Importance historique limitée, mais impact communau­taire considérable

Le Pacte fédéral de 1291/1309 est un paradoxe. Il présente deux aspects qui ne pourraient pas être plus contradictoires. À court terme, il occupe une fonction essentielle pour la paix territoriale, mais à long terme, il n’a eu aucun impact sur l’époque qui a suivi. Il n’est plus évoqué dans les documents ultérieurs, y compris dans le Pacte de Brunnen de 1315, pourtant majeur. De plus, le parchemin resta introuvable pendant des siècles. Un document dont personne ne sait rien et qui n’est pas consultable ne peut pas jouer un rôle majeur. Ce n’est qu’en 1760 que le document fut redécouvert à Schwytz et publié dans sa version originale latine et dans sa traduction allemande. La faible importance historique de ce pacte entre en opposition totale avec sa puissance sur l’imaginaire collectif. En 1891, le Conseil fédéral fit de ce document probablement la source la plus célèbre de l’histoire de la Suisse. Et pendant la Deuxième Guerre mondiale, ce parchemin aux nombreuses questions non élucidées acquit un caractère presque sacré. En 1936, lorsque les Archives des Chartes fédérales, spécialement édifiées pour ce document culte, furent inaugurées à Schwytz, la vitrine renfermant ce Pacte fédéral fut désignée sous le nom d’Autel de la patrie.
Salle principale du Musée des Chartes fédérales, vitrine du Pacte fédéral devant le tableau Le serment du Grütli de Walter Clénin (1897-1980)
Lors des travaux de rénovation des Archives des Chartes fédérales (devenues aujourd’hui le Musée des Chartes fédérales), l’Autel de la patrie a été remplacé en 1980 par une vitrine annulaire. Message véhiculé: le Pacte fédéral est un traité parmi de nombreux autres. Depuis 2014, le document a retrouvé sa place dans son ancien emplacement de l’Autel et est de nouveau mis en avant comme source unique. C’est l’impact de ce document à une époque marquée par un esprit de défense spirituel qui est mis en avant. Salle principale du Musée des Chartes fédérales, vitrine du Pacte fédéral devant le tableau Le serment du Grütli de Walter Clénin (1897–1980) (détail). Musée des Chartes fédérales de Schwytz

Des alterna­tives à 1291?

Données fournies:

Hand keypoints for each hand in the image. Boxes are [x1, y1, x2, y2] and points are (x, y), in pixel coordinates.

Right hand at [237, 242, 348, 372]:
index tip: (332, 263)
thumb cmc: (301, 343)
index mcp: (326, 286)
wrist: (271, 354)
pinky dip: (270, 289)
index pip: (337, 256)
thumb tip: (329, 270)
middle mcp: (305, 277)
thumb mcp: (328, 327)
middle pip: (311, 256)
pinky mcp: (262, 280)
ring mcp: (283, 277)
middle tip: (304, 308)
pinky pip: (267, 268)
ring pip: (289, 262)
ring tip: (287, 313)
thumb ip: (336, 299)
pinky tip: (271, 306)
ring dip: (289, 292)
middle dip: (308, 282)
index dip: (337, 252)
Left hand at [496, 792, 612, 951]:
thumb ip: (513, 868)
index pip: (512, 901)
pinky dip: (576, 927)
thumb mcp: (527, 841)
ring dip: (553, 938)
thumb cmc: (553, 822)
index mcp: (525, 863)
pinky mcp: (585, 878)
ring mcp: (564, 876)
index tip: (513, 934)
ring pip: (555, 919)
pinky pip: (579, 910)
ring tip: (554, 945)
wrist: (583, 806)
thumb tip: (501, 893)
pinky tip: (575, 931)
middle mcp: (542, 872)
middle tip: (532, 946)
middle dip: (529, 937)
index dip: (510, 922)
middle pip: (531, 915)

* * *

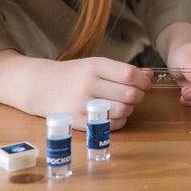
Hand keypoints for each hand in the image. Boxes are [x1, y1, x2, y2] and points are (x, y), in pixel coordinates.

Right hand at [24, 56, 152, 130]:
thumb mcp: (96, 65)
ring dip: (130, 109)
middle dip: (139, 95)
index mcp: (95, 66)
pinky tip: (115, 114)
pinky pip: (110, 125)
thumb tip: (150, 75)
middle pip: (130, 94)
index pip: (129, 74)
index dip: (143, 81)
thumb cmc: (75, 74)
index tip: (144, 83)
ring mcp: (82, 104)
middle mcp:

==

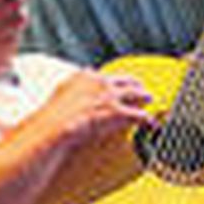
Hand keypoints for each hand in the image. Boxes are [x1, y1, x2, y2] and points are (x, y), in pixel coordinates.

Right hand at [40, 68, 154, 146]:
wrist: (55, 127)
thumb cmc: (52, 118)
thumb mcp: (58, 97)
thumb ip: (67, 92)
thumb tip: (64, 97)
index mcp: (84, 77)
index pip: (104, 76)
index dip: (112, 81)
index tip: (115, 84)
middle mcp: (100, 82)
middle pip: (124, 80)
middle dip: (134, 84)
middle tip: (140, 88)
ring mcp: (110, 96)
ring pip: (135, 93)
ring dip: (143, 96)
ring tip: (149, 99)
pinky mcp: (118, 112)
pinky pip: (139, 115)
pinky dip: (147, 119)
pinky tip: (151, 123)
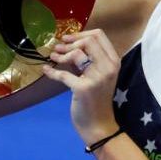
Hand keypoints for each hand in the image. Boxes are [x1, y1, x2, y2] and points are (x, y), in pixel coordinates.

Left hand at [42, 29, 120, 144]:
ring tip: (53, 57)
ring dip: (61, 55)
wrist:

Exercices:
1: Recopiez fidèlement le passage du texte sur le Pacte fédéral qui commence par « Lors des travaux » et se poursuit jusqu'à « Des alterna­tives à 1291? ».
2: Présentez sous forme de liste, s'il vous plaît, le paragraphe du texte sur le Pacte fédéral qui débute par « Le Pacte fédéral de 1291/1309 est un paradoxe », en conservant ses faits principaux.
Les entrées forment un matériel à part, distinct du texte.

Réponses dans l'ordre:
1:
Lors des travaux de rénovation des Archives des Chartes fédérales (devenues aujourd’hui le Musée des Chartes fédérales), l’Autel de la patrie a été remplacé en 1980 par une vitrine annulaire. Message véhiculé: le Pacte fédéral est un traité parmi de nombreux autres. Depuis 2014, le document a retrouvé sa place dans son ancien emplacement de l’Autel et est de nouveau mis en avant comme source unique. C’est l’impact de ce document à une époque marquée par un esprit de défense spirituel qui est mis en avant. Salle principale du Musée des Chartes fédérales, vitrine du Pacte fédéral devant le tableau Le serment du Grütli de Walter Clénin (1897–1980) (détail). Musée des Chartes fédérales de Schwytz

Des alterna­tives à 1291?

2:
- Le Pacte fédéral de 1291/1309 est un paradoxe aux deux aspects contradictoires.
- À court terme, il joue un rôle essentiel pour la paix territoriale. À long terme, il n'a eu aucun impact sur l'époque suivante.
- Il n'est plus mentionné dans les documents ultérieurs, pas même dans le Pacte de Brunnen de 1315.
- Le parchemin reste introuvable pendant des siècles.
- En 1760, il est redécouvert à Schwytz, puis publié en latin et en traduction allemande.
- Sa faible importance historique s'oppose à sa puissance sur l'imaginaire collectif.
- En 1891, le Conseil fédéral en fait probablement la source la plus célèbre de l'histoire suisse.
- Pendant la Deuxième Guerre mondiale, il acquiert un caractère presque sacré.
- En 1936, à l'inauguration des Archives des Chartes fédérales à Schwytz, sa vitrine reçoit le nom d'Autel de la patrie.